В такой перспективе совершенно ясно, что “собирать сокровища” нужно не на земле, где все тленно, а на небесах... И переводя это на язык обыденный, нужно сказать — ценность не в тех или иных формах эмпирического существования, а — в душе человеческой. Меняется способ оценки: на смену прежнему, хронологическому, когда достоинство исторического достижения однозначно определялось его расстоянием во времени от венчающей идеальной цели, приходит вневременный, — и приговор произносится в зависимости от того, какое содержание воплощено в данных формах. Этим личность окончательно изъемлется из-под владычества времени и рока. Во все времена и у всех народов оказываются возможными праведники. Каждая эпоха оценивается сама по себе, измеряется одним и тем же, не меняющимся в исторической перспективе мерилом — абсолютной, религиозно-нравственной нормой.

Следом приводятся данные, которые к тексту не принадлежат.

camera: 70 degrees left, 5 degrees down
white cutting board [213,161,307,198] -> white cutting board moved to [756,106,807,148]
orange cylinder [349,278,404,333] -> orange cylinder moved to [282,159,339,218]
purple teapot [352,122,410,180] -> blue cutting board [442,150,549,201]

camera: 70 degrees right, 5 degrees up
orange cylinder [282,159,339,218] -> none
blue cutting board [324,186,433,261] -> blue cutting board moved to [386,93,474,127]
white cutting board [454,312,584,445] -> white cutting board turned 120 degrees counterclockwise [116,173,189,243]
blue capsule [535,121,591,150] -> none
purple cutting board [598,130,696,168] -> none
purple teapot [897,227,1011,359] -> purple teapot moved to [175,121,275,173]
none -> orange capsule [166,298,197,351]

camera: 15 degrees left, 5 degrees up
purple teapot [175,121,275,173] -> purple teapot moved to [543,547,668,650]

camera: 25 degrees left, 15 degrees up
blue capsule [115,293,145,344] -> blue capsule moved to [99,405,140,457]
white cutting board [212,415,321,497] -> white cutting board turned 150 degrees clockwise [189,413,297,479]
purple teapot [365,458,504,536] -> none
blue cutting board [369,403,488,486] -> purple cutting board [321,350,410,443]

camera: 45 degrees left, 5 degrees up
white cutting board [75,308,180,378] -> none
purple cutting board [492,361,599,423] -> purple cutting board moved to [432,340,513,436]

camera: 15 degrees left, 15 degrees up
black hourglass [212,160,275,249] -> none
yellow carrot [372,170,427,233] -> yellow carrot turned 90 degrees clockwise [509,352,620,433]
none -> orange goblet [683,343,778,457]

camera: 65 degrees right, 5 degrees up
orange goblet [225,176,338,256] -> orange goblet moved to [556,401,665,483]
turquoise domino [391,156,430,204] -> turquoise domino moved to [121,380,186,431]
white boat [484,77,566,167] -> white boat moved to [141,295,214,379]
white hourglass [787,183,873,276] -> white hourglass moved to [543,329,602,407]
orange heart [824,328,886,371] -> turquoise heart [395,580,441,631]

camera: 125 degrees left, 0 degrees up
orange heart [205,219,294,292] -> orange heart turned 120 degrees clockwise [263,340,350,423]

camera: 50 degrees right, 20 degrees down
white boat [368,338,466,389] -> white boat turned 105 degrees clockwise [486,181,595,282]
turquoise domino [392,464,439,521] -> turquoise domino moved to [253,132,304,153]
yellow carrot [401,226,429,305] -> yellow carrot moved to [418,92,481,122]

И все-таки время существует. Мы живем в истории. И хотя история не поддается безвредному рационализированию, не может быть “осмыслена” логически, без того чтобы не обессмыслиться этически, — все же какой-то “смысл” она имеет, если только миром правит Бог. Но этот смысл не может быть постижимым, не может сполна исчерпываться никакими человеческими определениями. Это поистине — тайна.
Так вопрос о смысле истории приводит к вопросу о вере. История имеет смысл и история непостижима, загадочна. Эта антиномия разрешается тогда, когда расчленяется смысл познаваемый от смысла веруемого.